We met with the FDA in May 2015 to discuss potential registration pathways for emricasan, including pathways based on validated surrogate endpoints published by the FDA in conjunction with AASLD that may be suitable for approval in cirrhosis, and received feedback on the proposed patient populations and methods of measuring and analyzing these endpoints. Based on communications with the FDA recommending single-etiology clinical trials, we plan to focus on advancing toward initial registration of emricasan for patients with cirrhosis due to NASH, with parallel development toward registration of emricasan for patients with NASH fibrosis.

In February 2016, we announced that the FDA granted Fast Track designation to the emricasan development program for the treatment of liver cirrhosis caused by NASH. The Fast Track program provides greater access to the FDA in order to expedite review of drugs that have demonstrated the potential to treat serious or life-threatening conditions.

We are pursuing a registration strategy with an initial focus in cirrhosis, with additional supportive long term safety data in patients with NASH fibrosis. Multiple parallel clinical trials, the EmricasaN, a Caspase inhibitOR, for Evaluation, or ENCORE trials, will evaluate a range of emricasan doses over various treatment durations in patients of different etiologies. We expect to initiate these trials on a staggered basis through early 2017 and expect top-line results to be available periodically beginning in the first half of 2018:

  • ENCORE-PH:  Expected to initiate in 2H16, a randomized, double-blind, placebo-controlled clinical trial to evaluate the effect of emricasan in reducing HVPG in patients with NASH cirrhosis and severe Portal Hypertension.

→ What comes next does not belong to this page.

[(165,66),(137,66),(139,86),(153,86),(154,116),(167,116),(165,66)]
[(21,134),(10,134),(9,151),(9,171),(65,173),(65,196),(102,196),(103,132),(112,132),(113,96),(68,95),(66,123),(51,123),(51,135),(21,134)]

  • ENCORE-LF:  Expected to initiate in 1H17, a randomized, double-blind, placebo-controlled clinical trial to assess long-term Liver Function endpoints of MELD and CPT, related serum biomarkers and laboratory parameters associated with liver function, and to collect chronic administration safety information in patients with NASH cirrhosis and clinically significant portal hypertension.

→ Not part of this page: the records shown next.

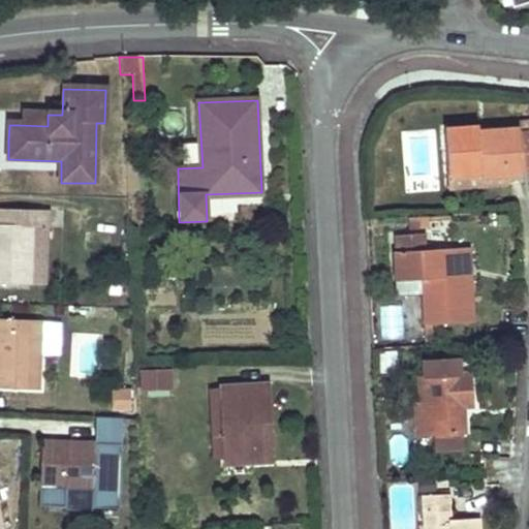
[(48,115),(21,114),(20,125),(48,126),(48,115)]
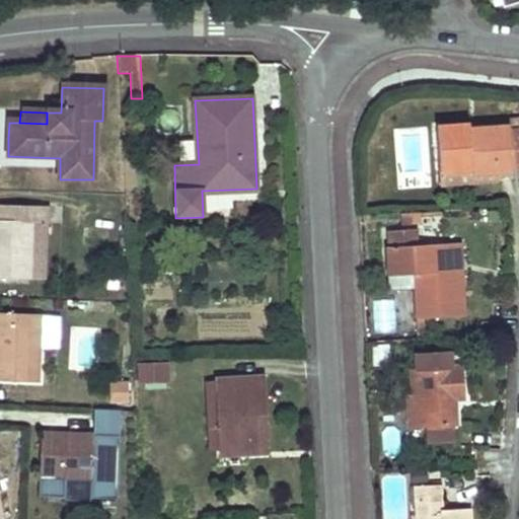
[(469,124),(435,127),(439,172),(470,169),(471,174),(496,172),(503,172),(513,171),(509,126),(470,130),(469,124)]
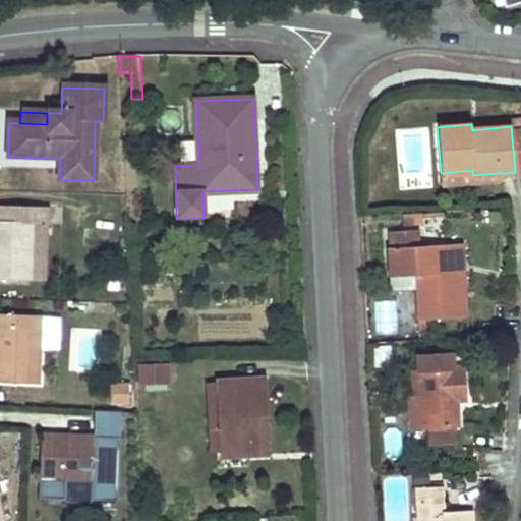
[(520,126),(511,126),(515,172),(520,171),(520,126)]
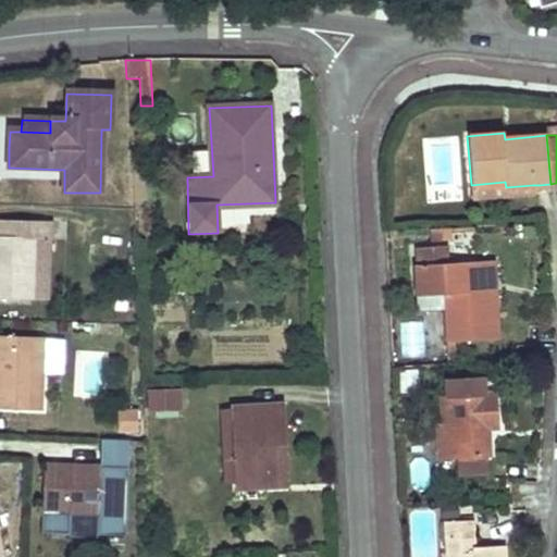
[(505,182),(471,185),(473,201),(533,196),(532,185),(506,187),(505,182)]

  • ENCORE-XT:  An eXTension clinical trial that will continue treatment for at least an additional 18 months, for a total of at least two years, in patients who complete either the ENCORE-PH trial or ENCORE-LF trial – with continued monitoring for efficacy, safety, clinical outcomes and health-related quality of life.

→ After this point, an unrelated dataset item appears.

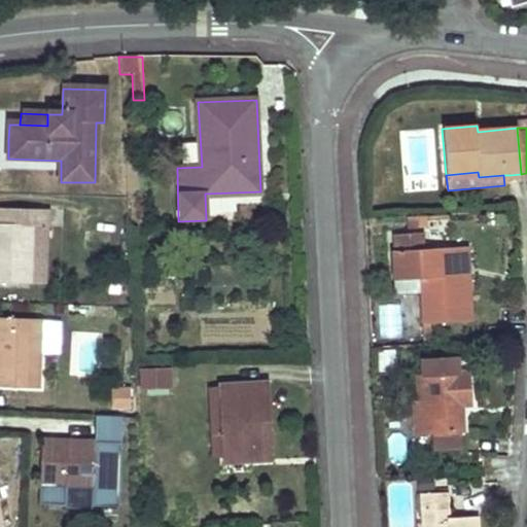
[(50,213),(0,211),(0,283),(33,284),(34,229),(49,230),(50,213)]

  • ENCORE-NF:  Initiated in January 2016, a randomized, double blind, placebo-controlled clinical trial will evaluate the effect of emricasan in reducing fibrosis and steatohepatitis in patients with NASH Fibrosis but not cirrhosis. Treatment will be for 18 months. The primary endpoint will be a biopsy-based change in fibrosis by at least one stage using the NASH Clinical Research Network Histologic Scoring System, without worsening of steatohepatitis.

These trials are designed to provide statistically significant and clinically relevant efficacy data, dosing confirmation, and safety data to support chronic administration. We believe the combined ENCORE trials will support the design of Phase 3 efficacy and safety trials. We also believe the ENCORE trials could warrant discussions with regulatory agencies regarding potential accelerated approval if the resulting efficacy and safety data are sufficiently robust. However, the decision to pursue such an accelerated approval will depend on multiple factors, including the size of the efficacy and safety database, the strength of the efficacy data, the adequacy of the dose ranging data, and the regulatory agencies’ acceptance of a surrogate endpoint for trials of emricasan in patients with liver cirrhosis.